Scenario 3 (two-factor downturn) – When the Great Financial Crisis hit in 2009, the DRAM industry was already a year into a bad downturn. The recession pulling away more demand, on top of an oversupplied market, made that downcycle epic. It killed off Elpida and made Micron the company it is today, with 25% DRAM market share. It also lasted more than four years. That is what happens when a generational recession gets laid on top of memory oversupply. If the global economy gets pushed over into a mild-to-medium recession in 2023, it will likely extend the DRAM downturn.

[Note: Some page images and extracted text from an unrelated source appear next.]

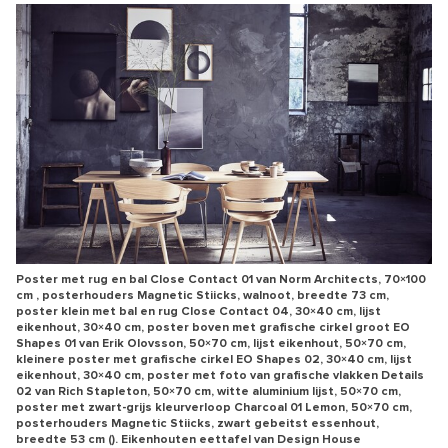
Poster met rug en bal Close Contact 01 van Norm Architects, 70×100
cm , posterhouders Magnetic Stiicks, walnoot, breedte 73 cm,
poster klein met bal en rug Close Contact 04, 30×40 cm, lijst
eikenhout, 30×40 cm, poster boven met grafische cirkel groot EO
Shapes 01 van Erik Olovsson, 50×70 cm, lijst eikenhout, 50×70 cm,
kleinere poster met grafische cirkel EO Shapes 02, 30×40 cm, lijst
eikenhout, 30×40 cm, poster met foto van grafische vlakken Details
02 van Rich Stapleton, 50×70 cm, witte aluminium lijst, 50×70 cm,
poster met zwart-grijs kleurverloop Charcoal 01 Lemon, 50×70 cm,
posterhouders Magnetic Stiicks, zwart gebeitst essenhout,
breedte 53 cm (). Eikenhouten eettafel van Design House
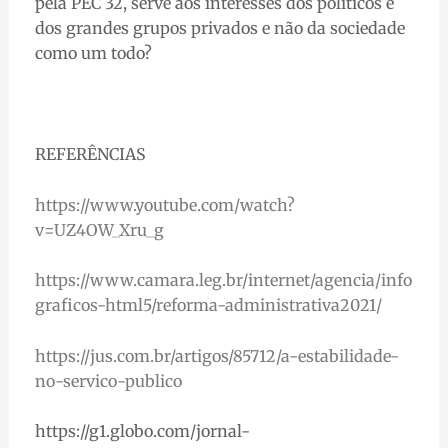
pela PEC 32, serve aos interesses dos políticos e
dos grandes grupos privados e não da sociedade
como um todo?
REFERÊNCIAS
https://www.youtube.com/watch?
v=UZ4OW_Xru_g
https://www.camara.leg.br/internet/agencia/info
graficos-html5/reforma-administrativa2021/
https://jus.com.br/artigos/85712/a-estabilidade-
no-servico-publico
https://g1.globo.com/jornal-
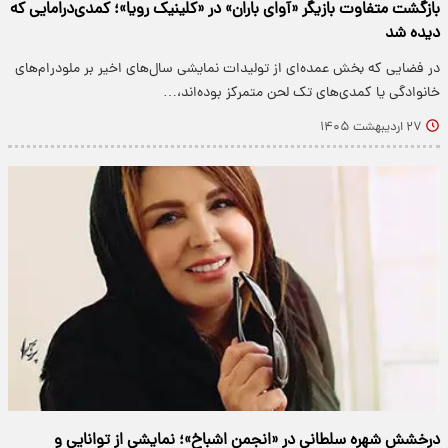
بازگشت متفاوت بازیگر «آوای باران» در «کلینیک رویا»؛ کمدی‌درامایی که
دیده شد
در فضایی که بخش عمده‌ای از تولیدات نمایشی سال‌های اخیر بر ملودرام‌های
خانوادگی یا کمدی‌های تک‌ لحن متمرکز بوده‌اند،…
۲۷ اردیبهشت ۱۴۰۵
درخشش شهره سلطانی در «انجمن اشباخ»؛ نمایشی از توانایی و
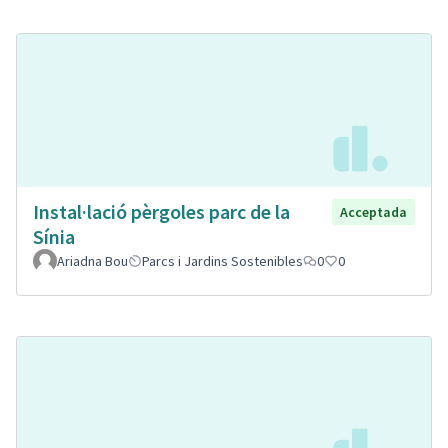
Instal·lació pèrgoles parc de la
Acceptada
Sínia
Ariadna Bou
Parcs i Jardins Sostenibles
0
0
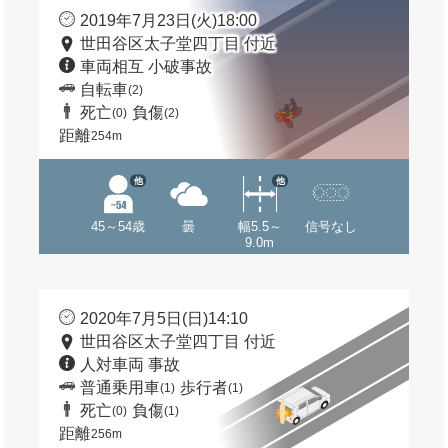
2019年7月23日(火)18:00
世田谷区太子堂四丁目 付近
車両相互 小破事故
自転車
(2)
死亡
負傷
(0)
(2)
距離
254m
他
他
45～54歳
曇
幅5.5～
信号なし
9.0m
2020年7月5日(日)14:10
世田谷区太子堂四丁目 付近
人対車両 事故
普通乗用車
歩行者
(1)
(1)
死亡
負傷
(0)
(1)
距離
256m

If we layer that on the baseline case above (Scenario 2), and it’s not Great Recession II, the downturn will last another nine months, ending in March of 2024. I am assuming the recession would cause the downturn to extend for another two to four quarters longer than Scenario 2, depending on timing of when the recession starts. Taking the midpoint – three quarters – and adding to the middle of Scenario 2’s downturn (end of June 2023), I arrive at a bottom the end of March 2024. This scenario means Micron’s margins would be sub-35% for six quarters, which would be bloody for a company that was just getting used to milder cycles.

I have pointed out recently that memory industry executives don’t see accurately into the future. They missed the downturn in memory pricing that started in Spring of 2022. Then I go on to make my predictions. Me, a person who also didn’t see this downturn coming. I have thought a lot about why I missed this downturn coming and hope the lessons I’ve learned will improve my success at cyclically investing in Micron in the future. I do recognize the hubris implied with my predictions here, that I know better than memory executives. I wrote this set of scenarios because I need to have a view of what the future might look like to continue to invest in Micron on the memory cycle thesis.